Exercise description: Every line holding the string "left" should be copied out of the listing.

Dataset entries:
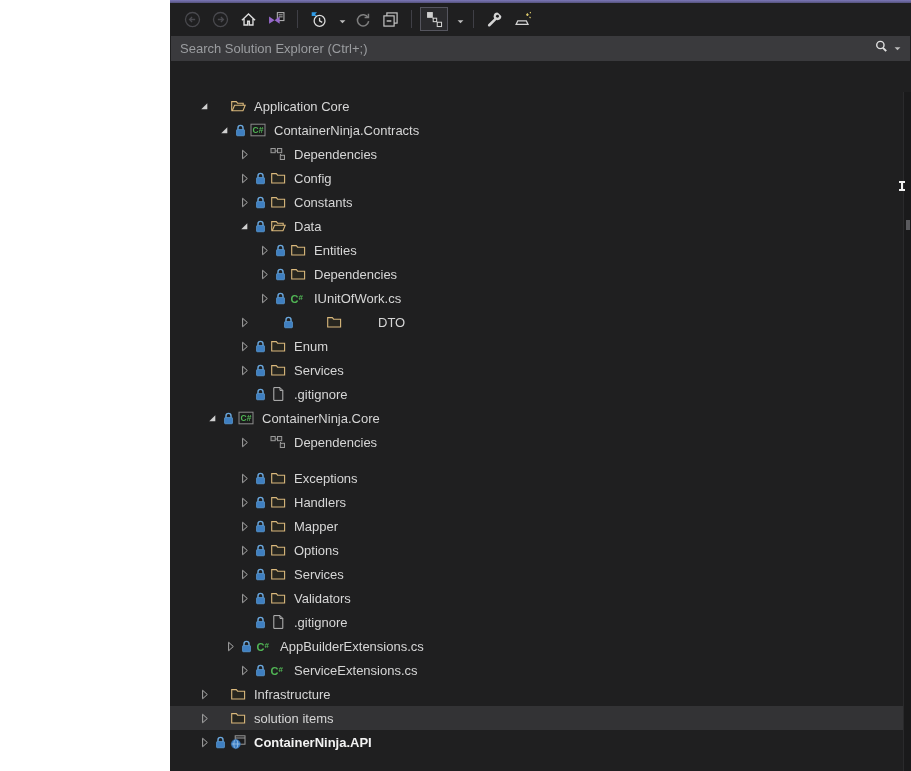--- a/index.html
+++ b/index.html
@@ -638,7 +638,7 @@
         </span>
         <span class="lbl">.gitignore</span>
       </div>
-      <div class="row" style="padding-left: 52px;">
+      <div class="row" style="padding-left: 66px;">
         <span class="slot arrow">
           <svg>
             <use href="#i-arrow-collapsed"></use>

Answer box:
-      <div class="row" style="padding-left: 52px;">
+      <div class="row" style="padding-left: 66px;">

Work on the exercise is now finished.